EXTRAIT DU DOCUMENT:
Les états les plus
voisins de l’état de proximité absolue sont la gémellité et l’état de l’enfant
dans le ventre de sa mère. Ce sont des états qui, simultanément, nous font
envie et nous effraient, provoquent en nous le malaise.
Ce qu’est la femme pour
l’homme, pour tel ou tel homme, ce n’est pas mon problème.
Mon problème est que
la Culture (dans à peu près toutes les cultures) s’est trouvée accaparée par le
sexe masculin.
De cela, celui-ci
croit tirer le droit, le pouvoir de nous dire ce que nous DEVONS être.
La femme doit pouvoir
être « définie », se définir, se poser en dehors de tout avis
masculin. De toute exigence masculine.
Finalement, la femme
doit reconquérir sa propre identité en dehors de toute idée de l’autre sexe.

OBJECTIF VISÉ 1:
Répondez à ces questions sur le texte sur l'identité de la femme :
(a) Quels sont les deux états présentés comme les plus voisins de l'état de proximité absolue ?
(b) Par quel sexe la Culture s'est-elle trouvée accaparée ?
(c) Que la femme doit-elle finalement reconquérir ?
OBJECTIF VISÉ 2: Restituez mot pour mot tout ce qui, dans le texte sur l'identité de la femme, va de « Les états les » jusqu'à « toute exigence masculine. ».
OBJECTIF VISÉ 3: Poursuivez le texte sur l'identité de la femme au-delà de sa dernière phrase.
Les items n'ont aucun rôle dans ce travail.

ITEMS EXTRAITS:
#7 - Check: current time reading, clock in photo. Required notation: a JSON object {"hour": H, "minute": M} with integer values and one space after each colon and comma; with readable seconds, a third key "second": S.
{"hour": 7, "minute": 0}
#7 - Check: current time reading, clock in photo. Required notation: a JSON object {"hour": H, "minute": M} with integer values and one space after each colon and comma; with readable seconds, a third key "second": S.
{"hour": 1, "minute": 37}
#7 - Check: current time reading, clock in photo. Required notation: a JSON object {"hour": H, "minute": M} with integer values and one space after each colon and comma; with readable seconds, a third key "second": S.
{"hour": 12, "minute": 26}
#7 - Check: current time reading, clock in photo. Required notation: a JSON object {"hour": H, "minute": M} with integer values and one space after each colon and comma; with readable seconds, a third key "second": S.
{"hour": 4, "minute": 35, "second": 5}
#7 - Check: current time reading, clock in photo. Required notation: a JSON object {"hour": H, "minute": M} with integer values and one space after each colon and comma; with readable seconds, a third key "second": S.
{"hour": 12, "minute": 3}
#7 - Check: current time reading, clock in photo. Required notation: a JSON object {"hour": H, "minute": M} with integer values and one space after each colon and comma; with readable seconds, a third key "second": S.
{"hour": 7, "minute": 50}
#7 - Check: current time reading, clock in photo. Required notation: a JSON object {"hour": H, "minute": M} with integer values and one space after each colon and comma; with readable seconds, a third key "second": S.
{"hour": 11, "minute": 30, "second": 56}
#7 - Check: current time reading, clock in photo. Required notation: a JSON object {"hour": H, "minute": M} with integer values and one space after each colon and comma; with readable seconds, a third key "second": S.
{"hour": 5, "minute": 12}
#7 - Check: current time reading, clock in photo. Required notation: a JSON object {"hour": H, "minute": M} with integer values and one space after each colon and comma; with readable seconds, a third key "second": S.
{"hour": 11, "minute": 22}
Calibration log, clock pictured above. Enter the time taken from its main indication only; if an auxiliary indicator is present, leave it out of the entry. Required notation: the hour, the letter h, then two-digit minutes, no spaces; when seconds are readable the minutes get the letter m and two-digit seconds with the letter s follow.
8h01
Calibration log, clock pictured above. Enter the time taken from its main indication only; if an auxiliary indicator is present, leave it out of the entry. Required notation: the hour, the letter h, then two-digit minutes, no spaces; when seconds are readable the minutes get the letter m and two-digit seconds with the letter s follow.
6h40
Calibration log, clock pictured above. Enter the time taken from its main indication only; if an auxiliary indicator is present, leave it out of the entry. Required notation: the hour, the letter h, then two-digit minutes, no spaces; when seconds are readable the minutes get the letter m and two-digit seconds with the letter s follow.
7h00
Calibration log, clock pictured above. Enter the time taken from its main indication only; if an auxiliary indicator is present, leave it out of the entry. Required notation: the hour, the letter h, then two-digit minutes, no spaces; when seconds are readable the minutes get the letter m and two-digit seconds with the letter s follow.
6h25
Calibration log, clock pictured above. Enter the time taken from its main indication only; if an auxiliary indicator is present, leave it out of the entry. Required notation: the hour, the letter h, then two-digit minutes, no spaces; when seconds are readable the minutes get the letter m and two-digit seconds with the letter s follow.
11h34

RÉPONSE RÉDIGÉE 1:
(a) La gémellité et l'état de l'enfant dans le ventre de sa mère.
(b) Par le sexe masculin.
(c) Sa propre identité, en dehors de toute idée de l'autre sexe.

RÉPONSE RÉDIGÉE 2:
Les états les plus
voisins de l’état de proximité absolue sont la gémellité et l’état de l’enfant
dans le ventre de sa mère. Ce sont des états qui, simultanément, nous font
envie et nous effraient, provoquent en nous le malaise.
Ce qu’est la femme pour
l’homme, pour tel ou tel homme, ce n’est pas mon problème.
Mon problème est que
la Culture (dans à peu près toutes les cultures) s’est trouvée accaparée par le
sexe masculin.
De cela, celui-ci
croit tirer le droit, le pouvoir de nous dire ce que nous DEVONS être.
La femme doit pouvoir
être « définie », se définir, se poser en dehors de tout avis
masculin. De toute exigence masculine.

RÉPONSE RÉDIGÉE 3:
Tâche
impossible ?...
Entre rien ( not to
be ) et quelque chose ou quelqu’un ( to be ), la marge est souvent très, très fine. Beaucoup plus mince
qu’on le croit.
Les odeurs imprègnent
les lieux, elles s’y incrustent (intensément ou discrètement, sous une forme
plus subtile), et, plus encore que les
souvenirs (la mémoire est, on le sait, peu fiable), souvent, elles prolongent
les présences. Avec une rare ténacité.
Parfois, longtemps,
pendant des durées temporelles insoupçonnées, c’est avec une singulière
autorité qu’elles perpétuent des actes ou des êtres censés s’être volatilisés
depuis des lustres. Les animaux et ce qu’il y a en nous
d’ « animal », de spontanément olfactif ne s’y trompent
nullement.
L’homme n’est pas un
bloc. Il est contradictoire. Il est aussi changeant. Les deux choses, parfois, dans une mesure
extraordinaire. Ses intérêts, ses réactions, ses aspirations et désirs, ses
idées, ses paroles comme ses actions peuvent très fréquemment apparaître comme
inconciliables.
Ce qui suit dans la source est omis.